Voor (het gebruik van) de bij de deelbesluiten II t/m V verleende mandaten geldt , hetgeen is vermeld in het Algemeen Mandaatbesluit gemeente Hulst, welk besluit laatstelijk werd vastgesteld d.d. 19 april 2022 en werd bekendgemaakt in het Gemeenteblad d.d. 6 mei 2022 met nr. 206209.

 

Dit besluit, respectievelijk deze deelbesluiten, zullen worden verwerkt in het mandaatregister behorende bij het Algemeen Mandaatbesluit gemeente Hulst.

 

Dit besluit treedt in werking op de dag na bekendmaking (overeenkomstig 3:42 Awb)

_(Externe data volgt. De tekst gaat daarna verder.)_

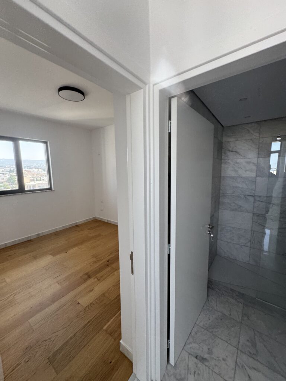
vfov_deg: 102.1
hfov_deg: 85.7
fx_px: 154
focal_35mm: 14
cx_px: 143
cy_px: 190
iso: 64
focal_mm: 2.22
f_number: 2.2
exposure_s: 1/99
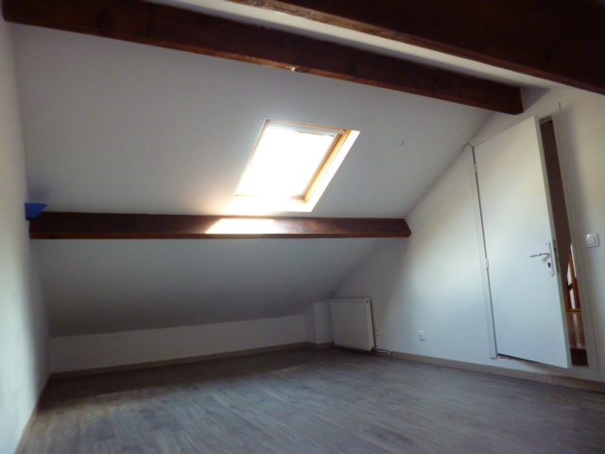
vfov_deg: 56.8
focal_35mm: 24
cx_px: 302
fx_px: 419
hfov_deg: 71.6
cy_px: 227
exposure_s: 1/60
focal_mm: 4.3
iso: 250
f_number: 2.5
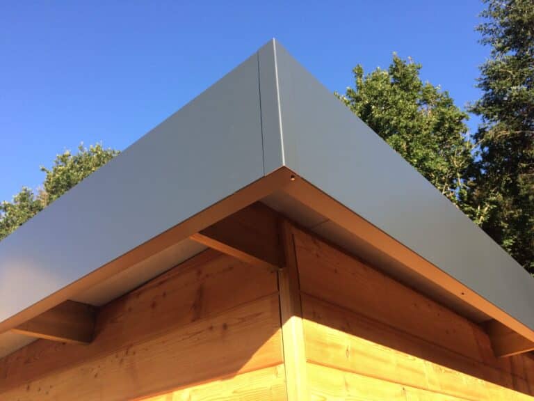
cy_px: 200
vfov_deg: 48.2
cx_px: 267
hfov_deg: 61.7
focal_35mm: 29
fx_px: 447
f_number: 2.2
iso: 32
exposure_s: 1/684
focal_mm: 4.15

Aldus besloten door het college van burgemeester en wethouders van de gemeente Hulst, alsook door de burgemeester van de gemeente Hulst, in hoedanigheid van burgemeester, telkens voor zover het de eigen bevoegdheid betreft, zulks op 10 januari 2022

Burgemeester en wethouders van de gemeente Hulst

De secretaris, De burgemeester,

De Burgemeester van de gemeente Hulst, in hoedanigheid van burgemeester,

 

Bezwaarclausule

 

Tegen de besluiten II t/m V kunnen belanghebbenden ingevolge de bepalingen van de Awb, binnen zes weken na de dag van bekendmaking van dit besluit, bezwaar maken door het schrijven van een bezwaarschrift aan het college van burgemeester en wethouders van de gemeente Hulst, per adres postbus 49, 4560 AA Hulst. Het bezwaarschrift moet op grond van artikel 6:5 van de Awb zijn ondertekend en dient tenminste te bevatten: naam en adres van de indiener, de dagtekening, een omschrijving van het besluit waartegen het bezwaar is gericht en de gronden waarop het bezwaarschrift rust.

 

Daarenboven kan, op grond van het bepaalde in artikel 8:81 Awb, de voorzieningenrechter van de Rechtbank Zeeland-West-Brabant, Team Bestuursrecht, (postbus 90006, 4800 PA Breda) verzocht worden een voorlopige voorziening te treffen indien onverwijlde spoed, gelet op de betrokken belangen, dat vereist.